> TASK DESCRIPTION
Copy out, word for word, the stretch of the data below from the line containing "Form field: temperature (°C). Record the value the digital" through the line containing "Entry: 128.78mm", including both of those lines.

Stored data entries:
%%
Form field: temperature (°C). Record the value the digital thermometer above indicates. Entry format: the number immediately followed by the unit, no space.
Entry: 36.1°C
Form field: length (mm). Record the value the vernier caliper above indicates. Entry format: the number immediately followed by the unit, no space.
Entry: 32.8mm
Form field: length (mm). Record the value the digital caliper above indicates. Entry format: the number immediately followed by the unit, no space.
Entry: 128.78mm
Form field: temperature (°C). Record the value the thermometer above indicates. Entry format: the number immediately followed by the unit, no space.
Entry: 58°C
%%
%%
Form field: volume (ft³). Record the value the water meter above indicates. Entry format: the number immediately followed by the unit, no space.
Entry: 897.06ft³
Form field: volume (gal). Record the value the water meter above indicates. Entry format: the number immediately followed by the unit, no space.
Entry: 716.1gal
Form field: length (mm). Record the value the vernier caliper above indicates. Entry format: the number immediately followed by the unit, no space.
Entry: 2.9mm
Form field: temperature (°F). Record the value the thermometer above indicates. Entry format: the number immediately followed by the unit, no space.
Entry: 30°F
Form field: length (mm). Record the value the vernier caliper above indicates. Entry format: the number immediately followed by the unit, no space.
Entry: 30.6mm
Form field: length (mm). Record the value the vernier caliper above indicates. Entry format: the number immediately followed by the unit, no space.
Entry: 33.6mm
%%
> TASK OUTPUT
Form field: temperature (°C). Record the value the digital thermometer above indicates. Entry format: the number immediately followed by the unit, no space.
Entry: 36.1°C
Form field: length (mm). Record the value the vernier caliper above indicates. Entry format: the number immediately followed by the unit, no space.
Entry: 32.8mm
Form field: length (mm). Record the value the digital caliper above indicates. Entry format: the number immediately followed by the unit, no space.
Entry: 128.78mm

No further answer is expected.